Unweit des «Royal Savoy», am See, befindet sich das «Beau-Rivage Palace». Ein Haus, das nicht nur zu den traditionsreichsten Hotels der Region, sondern der gesamten Schweiz gehört. 1861 eröffnet und immer wieder modernisiert, überzeugt das «Beau-Rivage» heute mit einem einzigartigen Mix aus traditioneller Gastlichkeit und luxuriösem Savoir-vivre. Höhepunkt ist unter anderem das von der französischen Dreisterneköchin Anne-Sophie Pic geleitete Gourmetrestaurant. Historische Bedeutung erlangte das Hotel nicht nur wegen illustrer Gäste – im Haus fanden 1923 die Verhandlungen über den Vertrag von Lausanne statt und im März 2015 die über das iranische Atomprogramm.

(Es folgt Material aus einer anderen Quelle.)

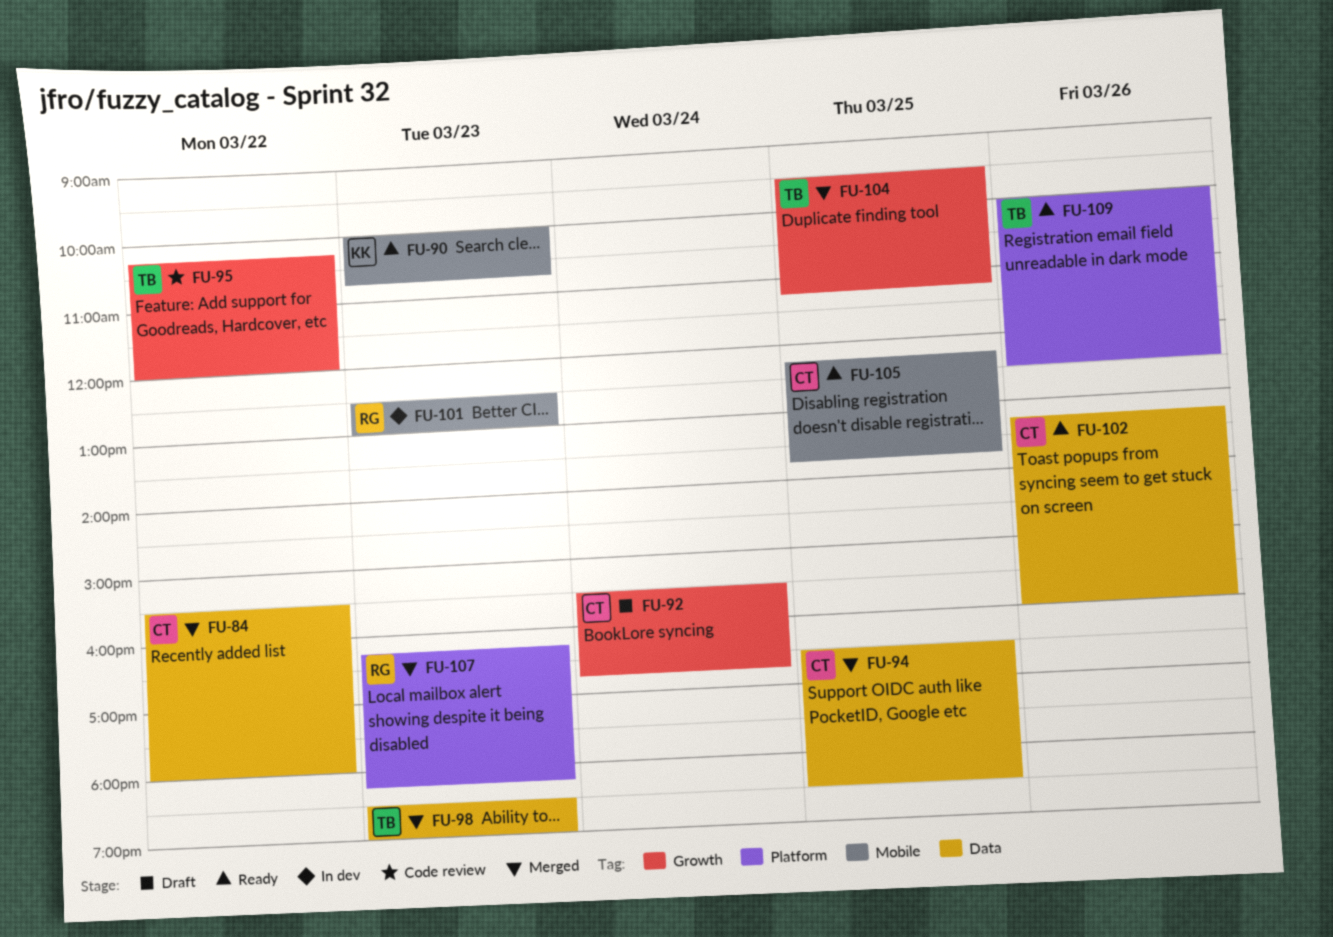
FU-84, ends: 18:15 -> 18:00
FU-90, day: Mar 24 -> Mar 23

Die historischen Hotelpaläste am Genfersee sind gewiss einzigartig, doch auch die Neuzeit brachte in der Region Projekte hervor, die das Prädikat «Palast» durchaus verdienen. Dazu gehört etwa das «Le Mirador Resort & Spa» am Mont Pèlerin. Der Berg erhebt sich nördlich von Vevey und bietet eine der atemberaubendsten Aussichten auf den Genfersee. Eine Standseilbahn führt von Vevey durch die legendären Weinterrassen des Lavaux bis fast vors Hotel. Entstanden ist «Le Mirador» aus einem einstigen Sanatorium und wurde 1969 seiner heutigen Bestimmung als luxuriöser Erholungsort zugeführt. Auch heute noch werden medizinische Behandlungen zur Erholung und Regeneration im «Le Mirador» angeboten, darüber hinaus findet man hier erstklassige Suiten, Restaurants sowie einen Sport- und Spabereich.

Mirador Resort & Spa
Einst ein Sanatorium, heute ein Luxusresort an spektakulärer Lage über dem Ort Vevey: Im «Mirador Resort & Spa» stehen seit jeher Erholung und ­Regeneration im Zentrum.

Foto beigestellt

Eleganter Alpenchic

Wer Erholung und Wellness auf höchstem Niveau sucht, wird im Waadtland auf jeden Fall fündig. Seit 2008 gehört das Fünfsterne-Haus «Chalet Royalp» in Villars-sur-Ollon zu den absoluten Top-Adressen in diesen Belangen. Ein wahrer Wellnesspalast. Davon zeugen nicht nur die vielen Preise, die das Haus bereits erhalten hat, sondern ebenso die vielen Stammgäste. Das «Chalet Royalp» macht seinem Namen alle Ehre und verblüfft mit stilvollem Alpenchic auf der ganzen Linie – die Gemütlichkeit einer Berglodge trifft hier auf die Eleganz eines Luxushotels. Von der Fassade bis zu den Zimmern ist Holz das dominierende Baumaterial, ergänzt durch urige, alpine Textilstrukturen. Die wohlige Atmosphäre ist schwer zu übertreffen, genauso wie die Angebote, die das Hotel bietet. Einer der Höhepunkte ist der grosse Spa-Bereich mit Private Spa und einem Treatment-Angebot, das keine Wünsche offen lässt. Das Haus verfügt mit dem «Le Jardin des Alpes» auch über ein eigenes Sternerestaurant. Der gebürtige Franzose Grégory Halgand überzeugt mit einer Küche, die auf französischer Tradition fusst, aber stets mit einem modernen Twist aufwartet. Und dann wäre da noch der Weinkeller, der nicht nur eine önolgische Reise durchs Waadtland zulässt, sondern auch durch die ganz grossen Anbaugebiete dieser Welt.